++++ Data for review ++++

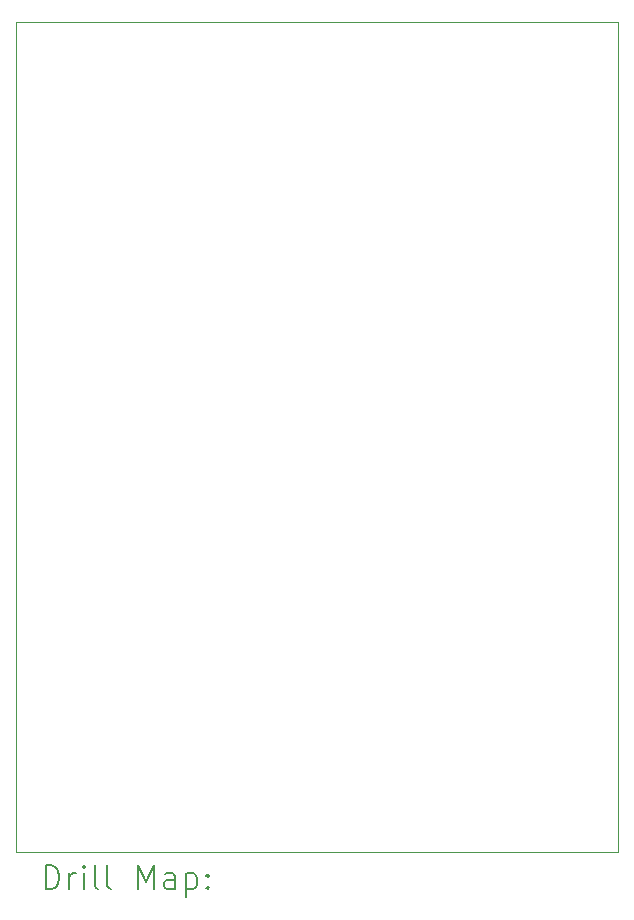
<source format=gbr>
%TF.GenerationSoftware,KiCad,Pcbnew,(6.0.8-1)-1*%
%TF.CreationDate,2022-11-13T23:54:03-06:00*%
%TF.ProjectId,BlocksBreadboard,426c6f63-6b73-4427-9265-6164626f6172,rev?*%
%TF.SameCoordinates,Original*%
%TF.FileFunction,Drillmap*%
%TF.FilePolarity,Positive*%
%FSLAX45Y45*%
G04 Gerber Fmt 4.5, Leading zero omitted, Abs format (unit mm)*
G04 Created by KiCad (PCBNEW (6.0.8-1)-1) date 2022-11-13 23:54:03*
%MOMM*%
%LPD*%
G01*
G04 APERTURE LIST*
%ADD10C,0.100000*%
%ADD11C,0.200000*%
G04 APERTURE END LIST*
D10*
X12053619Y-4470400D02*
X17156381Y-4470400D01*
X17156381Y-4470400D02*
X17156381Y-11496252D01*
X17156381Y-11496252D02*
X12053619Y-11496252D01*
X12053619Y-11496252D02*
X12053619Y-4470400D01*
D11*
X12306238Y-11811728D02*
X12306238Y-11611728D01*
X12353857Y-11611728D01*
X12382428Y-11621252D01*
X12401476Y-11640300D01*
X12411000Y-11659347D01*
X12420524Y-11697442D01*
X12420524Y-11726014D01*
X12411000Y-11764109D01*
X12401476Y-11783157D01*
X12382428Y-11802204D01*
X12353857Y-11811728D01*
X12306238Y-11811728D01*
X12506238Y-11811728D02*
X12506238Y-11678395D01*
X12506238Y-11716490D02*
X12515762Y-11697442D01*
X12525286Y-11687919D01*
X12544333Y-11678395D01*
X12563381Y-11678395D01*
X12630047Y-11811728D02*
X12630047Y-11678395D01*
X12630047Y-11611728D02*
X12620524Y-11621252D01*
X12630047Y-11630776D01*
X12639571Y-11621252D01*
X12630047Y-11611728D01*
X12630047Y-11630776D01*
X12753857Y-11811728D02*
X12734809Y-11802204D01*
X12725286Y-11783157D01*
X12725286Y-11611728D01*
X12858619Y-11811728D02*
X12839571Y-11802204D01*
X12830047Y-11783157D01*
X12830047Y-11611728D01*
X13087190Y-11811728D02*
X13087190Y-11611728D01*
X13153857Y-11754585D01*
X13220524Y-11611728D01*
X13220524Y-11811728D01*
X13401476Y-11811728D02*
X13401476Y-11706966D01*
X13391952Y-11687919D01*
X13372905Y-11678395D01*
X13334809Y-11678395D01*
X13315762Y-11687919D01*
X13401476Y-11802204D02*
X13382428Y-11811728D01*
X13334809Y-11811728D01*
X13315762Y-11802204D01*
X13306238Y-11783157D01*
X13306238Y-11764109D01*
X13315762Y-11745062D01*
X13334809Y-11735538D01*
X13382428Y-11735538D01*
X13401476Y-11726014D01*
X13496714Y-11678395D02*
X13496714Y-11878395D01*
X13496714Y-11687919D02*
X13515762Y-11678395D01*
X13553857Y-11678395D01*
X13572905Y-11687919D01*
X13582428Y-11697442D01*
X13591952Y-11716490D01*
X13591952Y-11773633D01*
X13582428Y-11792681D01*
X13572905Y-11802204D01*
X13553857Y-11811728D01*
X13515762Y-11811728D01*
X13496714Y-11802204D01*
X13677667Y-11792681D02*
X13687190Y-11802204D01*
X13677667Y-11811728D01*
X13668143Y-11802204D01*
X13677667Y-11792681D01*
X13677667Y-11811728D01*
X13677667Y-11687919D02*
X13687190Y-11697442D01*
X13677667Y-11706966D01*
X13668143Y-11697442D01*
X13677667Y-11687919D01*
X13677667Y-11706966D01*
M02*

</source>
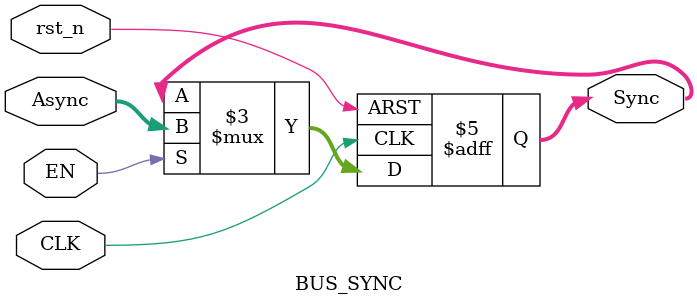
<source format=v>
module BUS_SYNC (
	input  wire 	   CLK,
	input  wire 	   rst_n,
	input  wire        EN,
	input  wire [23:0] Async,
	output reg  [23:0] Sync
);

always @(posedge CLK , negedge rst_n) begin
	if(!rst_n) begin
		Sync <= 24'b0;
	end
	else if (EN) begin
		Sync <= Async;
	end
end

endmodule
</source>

++++
++++ Data for review ++++

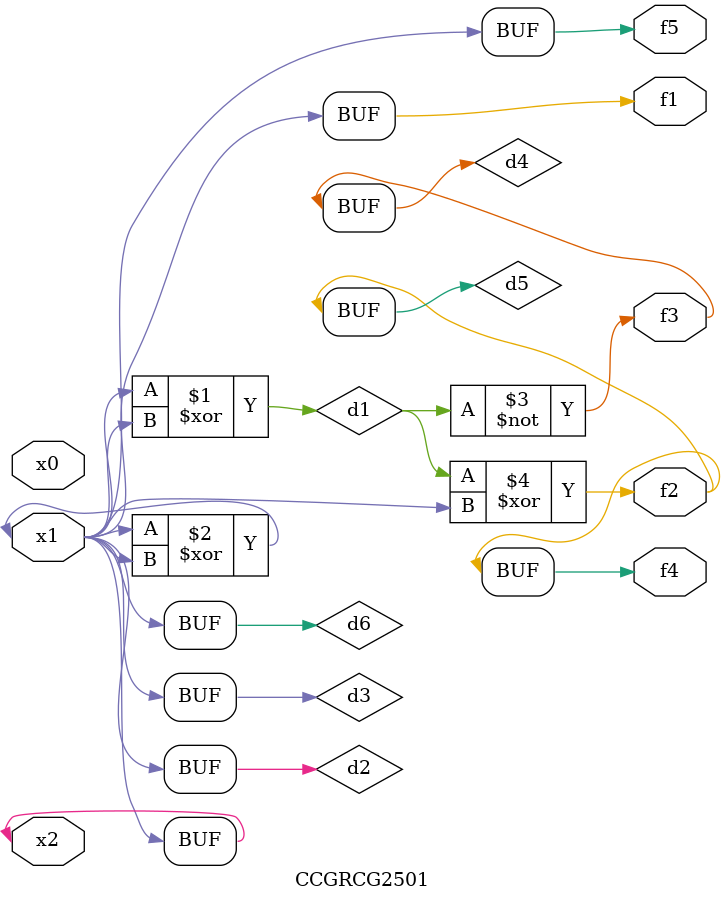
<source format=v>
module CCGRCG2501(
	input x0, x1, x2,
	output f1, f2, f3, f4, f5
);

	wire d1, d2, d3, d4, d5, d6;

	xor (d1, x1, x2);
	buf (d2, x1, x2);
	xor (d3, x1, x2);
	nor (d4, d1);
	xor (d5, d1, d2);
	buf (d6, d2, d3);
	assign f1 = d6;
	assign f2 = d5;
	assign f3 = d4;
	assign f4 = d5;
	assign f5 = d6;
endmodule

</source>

++++
++++ Data for review ++++

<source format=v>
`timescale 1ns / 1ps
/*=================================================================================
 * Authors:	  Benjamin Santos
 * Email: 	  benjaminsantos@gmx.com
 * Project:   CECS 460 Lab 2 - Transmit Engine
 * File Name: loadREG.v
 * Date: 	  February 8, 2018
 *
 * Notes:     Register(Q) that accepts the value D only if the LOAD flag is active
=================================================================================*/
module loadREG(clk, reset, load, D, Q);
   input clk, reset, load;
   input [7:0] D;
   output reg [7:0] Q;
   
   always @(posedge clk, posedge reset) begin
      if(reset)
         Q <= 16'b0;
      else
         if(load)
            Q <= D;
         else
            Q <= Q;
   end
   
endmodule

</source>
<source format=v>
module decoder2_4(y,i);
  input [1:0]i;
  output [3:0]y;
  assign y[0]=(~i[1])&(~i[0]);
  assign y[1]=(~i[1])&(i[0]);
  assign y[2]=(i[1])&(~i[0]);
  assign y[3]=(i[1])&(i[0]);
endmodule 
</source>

++++

Copy only this part of the entries above: the line with "G04 APERTURE LIST*", the line with "X13553857Y-11811728D01*", and the lines between, all exactly as written.

G04 APERTURE LIST*
%ADD10C,0.100000*%
%ADD11C,0.200000*%
G04 APERTURE END LIST*
D10*
X12053619Y-4470400D02*
X17156381Y-4470400D01*
X17156381Y-4470400D02*
X17156381Y-11496252D01*
X17156381Y-11496252D02*
X12053619Y-11496252D01*
X12053619Y-11496252D02*
X12053619Y-4470400D01*
D11*
X12306238Y-11811728D02*
X12306238Y-11611728D01*
X12353857Y-11611728D01*
X12382428Y-11621252D01*
X12401476Y-11640300D01*
X12411000Y-11659347D01*
X12420524Y-11697442D01*
X12420524Y-11726014D01*
X12411000Y-11764109D01*
X12401476Y-11783157D01*
X12382428Y-11802204D01*
X12353857Y-11811728D01*
X12306238Y-11811728D01*
X12506238Y-11811728D02*
X12506238Y-11678395D01*
X12506238Y-11716490D02*
X12515762Y-11697442D01*
X12525286Y-11687919D01*
X12544333Y-11678395D01*
X12563381Y-11678395D01*
X12630047Y-11811728D02*
X12630047Y-11678395D01*
X12630047Y-11611728D02*
X12620524Y-11621252D01*
X12630047Y-11630776D01*
X12639571Y-11621252D01*
X12630047Y-11611728D01*
X12630047Y-11630776D01*
X12753857Y-11811728D02*
X12734809Y-11802204D01*
X12725286Y-11783157D01*
X12725286Y-11611728D01*
X12858619Y-11811728D02*
X12839571Y-11802204D01*
X12830047Y-11783157D01*
X12830047Y-11611728D01*
X13087190Y-11811728D02*
X13087190Y-11611728D01*
X13153857Y-11754585D01*
X13220524Y-11611728D01*
X13220524Y-11811728D01*
X13401476Y-11811728D02*
X13401476Y-11706966D01*
X13391952Y-11687919D01*
X13372905Y-11678395D01*
X13334809Y-11678395D01*
X13315762Y-11687919D01*
X13401476Y-11802204D02*
X13382428Y-11811728D01*
X13334809Y-11811728D01*
X13315762Y-11802204D01*
X13306238Y-11783157D01*
X13306238Y-11764109D01*
X13315762Y-11745062D01*
X13334809Y-11735538D01*
X13382428Y-11735538D01*
X13401476Y-11726014D01*
X13496714Y-11678395D02*
X13496714Y-11878395D01*
X13496714Y-11687919D02*
X13515762Y-11678395D01*
X13553857Y-11678395D01*
X13572905Y-11687919D01*
X13582428Y-11697442D01*
X13591952Y-11716490D01*
X13591952Y-11773633D01*
X13582428Y-11792681D01*
X13572905Y-11802204D01*
X13553857Y-11811728D01*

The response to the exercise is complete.